## WHAT TO DO
Look through the lines below for the word "Forum", and copy every line that has it.
··· SUPPLIED MATERIAL
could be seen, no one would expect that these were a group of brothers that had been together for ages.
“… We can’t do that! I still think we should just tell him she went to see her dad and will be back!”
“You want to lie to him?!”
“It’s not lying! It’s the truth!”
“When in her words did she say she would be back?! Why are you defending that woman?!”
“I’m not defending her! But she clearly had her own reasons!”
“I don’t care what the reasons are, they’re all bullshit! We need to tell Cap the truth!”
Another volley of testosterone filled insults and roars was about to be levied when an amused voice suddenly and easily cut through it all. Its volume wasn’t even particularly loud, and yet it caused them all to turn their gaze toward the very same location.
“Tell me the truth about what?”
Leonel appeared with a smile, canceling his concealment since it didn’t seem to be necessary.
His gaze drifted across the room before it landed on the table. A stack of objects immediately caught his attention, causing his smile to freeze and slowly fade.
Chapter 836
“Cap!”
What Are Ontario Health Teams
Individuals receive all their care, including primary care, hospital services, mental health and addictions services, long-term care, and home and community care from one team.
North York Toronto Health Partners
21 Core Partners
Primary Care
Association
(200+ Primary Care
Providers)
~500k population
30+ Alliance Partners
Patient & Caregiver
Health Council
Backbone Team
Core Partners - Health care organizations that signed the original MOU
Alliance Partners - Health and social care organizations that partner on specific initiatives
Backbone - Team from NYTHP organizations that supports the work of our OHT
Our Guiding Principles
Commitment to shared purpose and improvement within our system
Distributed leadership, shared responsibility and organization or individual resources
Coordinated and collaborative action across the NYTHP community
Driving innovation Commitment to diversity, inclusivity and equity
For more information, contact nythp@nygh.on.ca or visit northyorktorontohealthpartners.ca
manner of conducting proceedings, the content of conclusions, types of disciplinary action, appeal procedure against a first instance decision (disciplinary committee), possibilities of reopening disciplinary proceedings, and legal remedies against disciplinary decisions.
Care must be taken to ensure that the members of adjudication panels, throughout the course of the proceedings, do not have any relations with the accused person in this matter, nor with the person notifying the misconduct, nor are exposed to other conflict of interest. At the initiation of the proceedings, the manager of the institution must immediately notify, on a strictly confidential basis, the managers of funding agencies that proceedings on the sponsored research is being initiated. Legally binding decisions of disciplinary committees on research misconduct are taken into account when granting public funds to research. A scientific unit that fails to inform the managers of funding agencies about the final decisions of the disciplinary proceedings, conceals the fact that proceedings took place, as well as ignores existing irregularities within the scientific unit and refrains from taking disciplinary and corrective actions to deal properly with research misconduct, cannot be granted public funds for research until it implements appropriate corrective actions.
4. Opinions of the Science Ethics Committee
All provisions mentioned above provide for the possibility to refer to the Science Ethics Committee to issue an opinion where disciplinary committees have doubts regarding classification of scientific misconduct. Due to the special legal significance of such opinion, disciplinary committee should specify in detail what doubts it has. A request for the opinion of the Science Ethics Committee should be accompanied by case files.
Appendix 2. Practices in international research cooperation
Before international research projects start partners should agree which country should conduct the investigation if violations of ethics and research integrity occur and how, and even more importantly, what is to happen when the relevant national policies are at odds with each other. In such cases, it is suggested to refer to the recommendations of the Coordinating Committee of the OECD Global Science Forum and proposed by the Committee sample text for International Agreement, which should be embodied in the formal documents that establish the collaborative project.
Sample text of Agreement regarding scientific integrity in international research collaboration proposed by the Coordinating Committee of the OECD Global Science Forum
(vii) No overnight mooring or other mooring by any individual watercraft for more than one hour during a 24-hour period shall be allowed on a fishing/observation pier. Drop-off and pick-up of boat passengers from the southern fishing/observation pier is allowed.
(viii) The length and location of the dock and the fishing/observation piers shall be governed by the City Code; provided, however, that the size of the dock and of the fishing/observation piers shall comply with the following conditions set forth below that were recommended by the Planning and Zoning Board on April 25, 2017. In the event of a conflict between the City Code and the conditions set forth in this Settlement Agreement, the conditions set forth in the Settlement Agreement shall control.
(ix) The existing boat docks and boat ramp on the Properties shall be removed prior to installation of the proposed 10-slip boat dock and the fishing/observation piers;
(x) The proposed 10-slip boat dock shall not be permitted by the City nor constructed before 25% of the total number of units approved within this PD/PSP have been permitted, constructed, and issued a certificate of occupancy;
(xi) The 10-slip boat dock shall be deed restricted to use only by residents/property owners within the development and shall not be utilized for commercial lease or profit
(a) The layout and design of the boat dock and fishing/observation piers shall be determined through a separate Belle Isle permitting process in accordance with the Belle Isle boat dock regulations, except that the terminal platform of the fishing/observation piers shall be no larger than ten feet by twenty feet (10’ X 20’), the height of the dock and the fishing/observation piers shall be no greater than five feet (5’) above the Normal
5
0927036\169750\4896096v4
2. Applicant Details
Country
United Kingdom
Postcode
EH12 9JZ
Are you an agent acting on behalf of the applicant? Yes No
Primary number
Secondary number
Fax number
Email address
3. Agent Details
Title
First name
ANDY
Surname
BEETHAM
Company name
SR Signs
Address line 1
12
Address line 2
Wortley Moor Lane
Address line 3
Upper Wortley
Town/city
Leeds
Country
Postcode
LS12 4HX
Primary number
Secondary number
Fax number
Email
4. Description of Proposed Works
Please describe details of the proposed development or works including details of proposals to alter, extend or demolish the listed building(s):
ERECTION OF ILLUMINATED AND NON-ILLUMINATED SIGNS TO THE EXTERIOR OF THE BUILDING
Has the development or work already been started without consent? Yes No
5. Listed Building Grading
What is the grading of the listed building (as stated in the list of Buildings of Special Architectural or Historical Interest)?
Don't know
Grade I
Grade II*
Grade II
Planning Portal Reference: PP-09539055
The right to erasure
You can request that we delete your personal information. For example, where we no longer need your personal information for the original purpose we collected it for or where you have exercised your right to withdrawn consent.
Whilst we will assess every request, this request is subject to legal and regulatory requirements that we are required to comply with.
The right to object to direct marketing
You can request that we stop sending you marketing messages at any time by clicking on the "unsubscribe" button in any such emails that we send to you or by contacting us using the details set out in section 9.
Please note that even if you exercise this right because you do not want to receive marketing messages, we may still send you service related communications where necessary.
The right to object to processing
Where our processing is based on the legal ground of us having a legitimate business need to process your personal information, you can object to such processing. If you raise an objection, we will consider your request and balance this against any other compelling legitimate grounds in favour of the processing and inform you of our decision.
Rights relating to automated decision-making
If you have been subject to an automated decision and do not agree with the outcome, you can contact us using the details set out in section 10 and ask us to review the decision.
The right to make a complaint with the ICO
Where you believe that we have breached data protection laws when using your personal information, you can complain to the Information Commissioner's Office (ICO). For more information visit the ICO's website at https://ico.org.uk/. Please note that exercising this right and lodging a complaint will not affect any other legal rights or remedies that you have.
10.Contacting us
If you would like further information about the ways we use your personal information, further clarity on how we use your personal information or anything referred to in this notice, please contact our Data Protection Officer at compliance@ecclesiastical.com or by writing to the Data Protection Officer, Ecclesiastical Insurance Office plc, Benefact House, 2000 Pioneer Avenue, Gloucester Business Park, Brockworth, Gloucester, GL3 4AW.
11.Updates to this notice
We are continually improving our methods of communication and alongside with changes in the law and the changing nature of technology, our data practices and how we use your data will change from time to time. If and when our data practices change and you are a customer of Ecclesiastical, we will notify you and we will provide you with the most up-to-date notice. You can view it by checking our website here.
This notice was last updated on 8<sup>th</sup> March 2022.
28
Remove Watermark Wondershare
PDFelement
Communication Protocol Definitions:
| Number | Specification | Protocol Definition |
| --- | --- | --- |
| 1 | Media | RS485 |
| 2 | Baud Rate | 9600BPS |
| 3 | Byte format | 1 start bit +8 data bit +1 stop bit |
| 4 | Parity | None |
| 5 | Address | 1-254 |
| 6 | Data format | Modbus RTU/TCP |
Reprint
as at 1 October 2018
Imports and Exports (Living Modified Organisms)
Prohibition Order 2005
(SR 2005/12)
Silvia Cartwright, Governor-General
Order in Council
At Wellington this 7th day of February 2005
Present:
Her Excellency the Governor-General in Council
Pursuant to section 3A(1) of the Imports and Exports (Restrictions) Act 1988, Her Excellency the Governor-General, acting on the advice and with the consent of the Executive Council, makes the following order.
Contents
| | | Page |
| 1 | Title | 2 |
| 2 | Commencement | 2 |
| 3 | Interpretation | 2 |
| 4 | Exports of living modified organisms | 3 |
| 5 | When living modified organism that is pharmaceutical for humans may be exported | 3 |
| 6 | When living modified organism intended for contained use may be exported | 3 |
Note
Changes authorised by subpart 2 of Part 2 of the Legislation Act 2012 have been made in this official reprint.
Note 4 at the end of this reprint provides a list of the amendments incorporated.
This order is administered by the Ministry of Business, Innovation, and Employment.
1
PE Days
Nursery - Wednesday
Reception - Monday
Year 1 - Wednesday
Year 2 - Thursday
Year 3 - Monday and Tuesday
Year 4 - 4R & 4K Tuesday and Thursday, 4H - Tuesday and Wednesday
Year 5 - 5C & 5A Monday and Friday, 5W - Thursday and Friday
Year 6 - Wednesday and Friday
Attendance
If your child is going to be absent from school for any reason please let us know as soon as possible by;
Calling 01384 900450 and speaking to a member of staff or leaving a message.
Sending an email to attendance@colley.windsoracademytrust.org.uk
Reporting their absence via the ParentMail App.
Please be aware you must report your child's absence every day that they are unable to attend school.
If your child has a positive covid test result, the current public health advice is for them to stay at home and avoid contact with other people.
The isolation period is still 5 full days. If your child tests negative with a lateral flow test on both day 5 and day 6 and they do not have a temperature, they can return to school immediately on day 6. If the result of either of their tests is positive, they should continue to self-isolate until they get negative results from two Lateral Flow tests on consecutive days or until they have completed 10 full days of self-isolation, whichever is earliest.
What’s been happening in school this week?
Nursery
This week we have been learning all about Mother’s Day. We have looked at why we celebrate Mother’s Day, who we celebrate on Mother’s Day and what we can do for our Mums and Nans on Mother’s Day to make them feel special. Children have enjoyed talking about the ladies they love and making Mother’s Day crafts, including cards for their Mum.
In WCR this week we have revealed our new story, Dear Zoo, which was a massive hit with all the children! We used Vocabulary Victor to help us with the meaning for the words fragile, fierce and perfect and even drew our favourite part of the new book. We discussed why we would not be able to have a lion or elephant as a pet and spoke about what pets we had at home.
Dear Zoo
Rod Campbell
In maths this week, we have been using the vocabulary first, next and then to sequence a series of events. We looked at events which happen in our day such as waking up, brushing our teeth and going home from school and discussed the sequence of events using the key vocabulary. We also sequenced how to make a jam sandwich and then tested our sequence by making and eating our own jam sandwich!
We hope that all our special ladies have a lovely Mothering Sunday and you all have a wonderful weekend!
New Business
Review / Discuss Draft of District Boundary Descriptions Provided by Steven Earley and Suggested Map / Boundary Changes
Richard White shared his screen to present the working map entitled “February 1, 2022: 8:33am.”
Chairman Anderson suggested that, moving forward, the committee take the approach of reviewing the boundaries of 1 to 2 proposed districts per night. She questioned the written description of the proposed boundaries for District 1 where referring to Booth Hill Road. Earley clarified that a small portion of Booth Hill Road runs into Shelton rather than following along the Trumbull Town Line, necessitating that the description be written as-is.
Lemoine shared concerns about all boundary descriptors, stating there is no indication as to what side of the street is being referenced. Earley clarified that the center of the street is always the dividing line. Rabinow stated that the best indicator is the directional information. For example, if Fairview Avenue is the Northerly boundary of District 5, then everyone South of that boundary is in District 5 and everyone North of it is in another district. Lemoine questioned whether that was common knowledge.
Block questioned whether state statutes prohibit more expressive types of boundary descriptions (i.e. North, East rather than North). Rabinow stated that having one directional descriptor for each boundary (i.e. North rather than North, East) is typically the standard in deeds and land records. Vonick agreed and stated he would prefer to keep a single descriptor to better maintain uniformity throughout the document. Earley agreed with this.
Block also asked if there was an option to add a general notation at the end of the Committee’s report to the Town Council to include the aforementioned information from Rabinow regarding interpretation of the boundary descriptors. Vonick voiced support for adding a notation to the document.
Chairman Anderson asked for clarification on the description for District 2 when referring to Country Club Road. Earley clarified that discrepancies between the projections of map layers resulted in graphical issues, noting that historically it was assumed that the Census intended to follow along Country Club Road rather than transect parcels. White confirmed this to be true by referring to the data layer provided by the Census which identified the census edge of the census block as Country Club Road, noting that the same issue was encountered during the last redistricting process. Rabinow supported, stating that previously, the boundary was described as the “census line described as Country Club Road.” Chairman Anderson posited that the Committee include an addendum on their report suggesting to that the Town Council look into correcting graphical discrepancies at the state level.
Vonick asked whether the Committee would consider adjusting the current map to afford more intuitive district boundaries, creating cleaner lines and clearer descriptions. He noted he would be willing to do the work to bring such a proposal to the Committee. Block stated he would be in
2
······
## SOLVED PROBLEM
Before international research projects start partners should agree which country should conduct the investigation if violations of ethics and research integrity occur and how, and even more importantly, what is to happen when the relevant national policies are at odds with each other. In such cases, it is suggested to refer to the recommendations of the Coordinating Committee of the OECD Global Science Forum and proposed by the Committee sample text for International Agreement, which should be embodied in the formal documents that establish the collaborative project.
Sample text of Agreement regarding scientific integrity in international research collaboration proposed by the Coordinating Committee of the OECD Global Science Forum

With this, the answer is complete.